TEXT BLOCK

Brewing herbal tea from your garden

Author: Paulette Whitney

When you're spoilt, it's hard to come down a peg or two. Say you're used to flying up the front of the plane and find yourself in cattle class all the way from Singapore to London between a crying baby and some guy with durian breath (or, better still, a baby with durian breath). Or perhaps on special occasions you only drink vintage Champagne, but a so-called friend pops cask white into the SodaStream to help you celebrate a promotion.

I don't turn left on planes much, and it's been a while between bottles of Dom, but that's how I feel when I find myself presented with the dusty, bland memories of plants that are sometimes served as herbal tea.

It's a peculiar oversight in a world of house-churned butter and heirloom tomatoes to finish a meal and, yearning for something refreshing to round off the night, find yourself presented with a stale infusion of lemongrass chaff to see you on your way.

It's easy here on the property with a garden full of brewable plants. I can choose something lemony, anise, bitter, resinous or floral to suit my whim, seconds from the garden to the teapot. I'll wander about gathering random handfuls of leaves and flowers and, by some alchemic chance, no matter the combination, it always tastes wonderful. I'm sure it does me good. Google any plant you care to pop into your teacup, along with the catchphrase "health benefits", and, if you believe what you read, you'll be cured of gout, your hair will be glossy and your libido will be the talk of the neighbourhood.

ENTRIES SUPPLIED
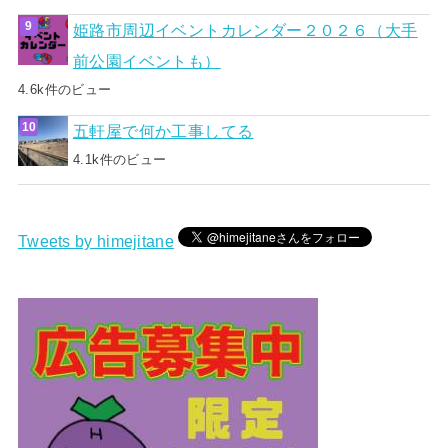
姫路市周辺イベントカレンダー２０２６（大手
前公園イベントも）
4.6k件のビュー
五軒屋で何か工事してる
4.1k件のビュー
Tweets by himejitane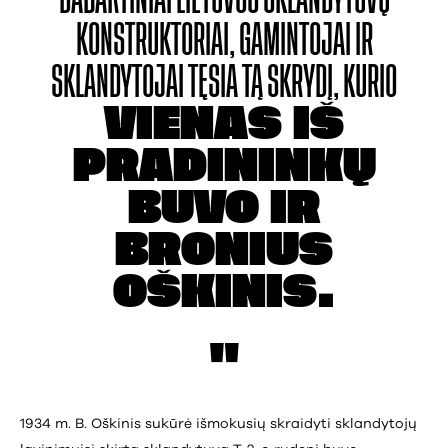
KONSTRUKTORIAI, GAMINTOJAI IR
SKLANDYTOJAI TĘSIA TĄ SKRYDĮ, KURIO
VIENAS IŠ
PRADININKŲ
BUVO IR
BRONIUS
OŠKINIS.
1934 m. B. Oškinis sukūrė išmokusių skraidyti sklandytojų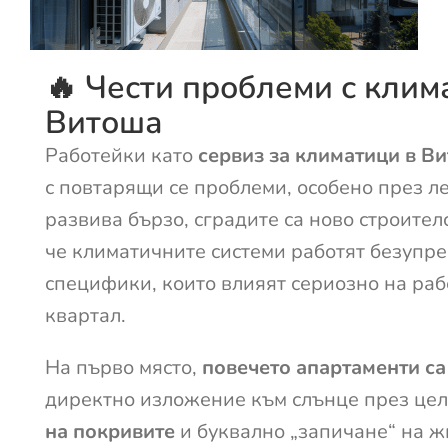
🔥 Чести проблеми с клим
Витоша
Работейки като
сервиз за климатици в В
с повтарящи се проблеми, особено през л
развива бързо, сградите са ново строител
че климатичните системи работят безупре
специфики, които влияят сериозно на раб
квартал.
На първо място,
повечето апартаменти са
директно изложение към слънце през цел
на покривите
и буквално „запичане“ на ж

APPLY WHAT YOU READ
1. Swap "planes" for "trains" and write out the herbal tea text again from "I don't turn" to "as herbal tea.".
2. List every flavor the herbal tea text says the author can choose from the garden to suit a whim.
3. Write what follows the last sentence of the herbal tea text.

ANSWERS FOR THE TASKS
1.
I don't turn left on trains much, and it's been a while between bottles of Dom, but that's how I feel when I find myself presented with the dusty, bland memories of plants that are sometimes served as herbal tea.

2. lemony, anise, bitter, resinous, floral

3.
I'll still brew infusions of German chamomile, thyme and honey if kids' throat infections loom, mind you, or the more controversially flavoured blend of turmeric, black pepper and fenugreek if there are blocked noses. But our favourite brews are the ones we gather with only flavour in mind.

Mexican tarragon, Tagetes lucida, makes a rich, anise-flavoured tea, great for cracking a sugar habit - the ritual of brewing, pouring and sipping the sweet tea is almost enough to make you forget about the kids' candy stash on top of the fridge.

A more savoury infusion - in both the literal and metaphorical sense - is Cretan savory, Satureja thymbra. Apparently used for cleaning wine barrels in Crete (I love imagining the flavours it adds to wine), as a tea it tastes of thyme and cosiness. It's inordinately comforting to clutch a steaming cup of this brew while sitting by the fire in winter.

Mints offer an endless array of flavours and are said to aid digestion. They're easy to grow and readily available - surely a viable and delicious competitor for that dusty lemongrass? Named for their scents, chocolate mint, lemon mint and pineapple mint are but a few. A favourite here is ginger mint - minty and gingery, as its name suggests, both warming and quenching. But the winner with the children is Moroccan mint, sweetened with sugar and chilled - on a warm autumn afternoon it cools you from the inside.

If I've succumbed to my penchant for fatty, gelatinous meats and grandmotherly puddings, and served guests braised oxtails, potatoes roasted in dripping and golden syrup dumplings, I'll offer short, strongly brewed cups of anise-flavoured herbs and chamomile, spiked perhaps with a little artichoke leaf. A teetotal (tea total?) digestive and a pretty end to a special meal if I brew it on the table in a glass teapot: golden chamomile buds, purple anise hyssop flowers and green artichoke leaves swimming about in the hot water, adding a sense of ceremony to something that is so often mundane.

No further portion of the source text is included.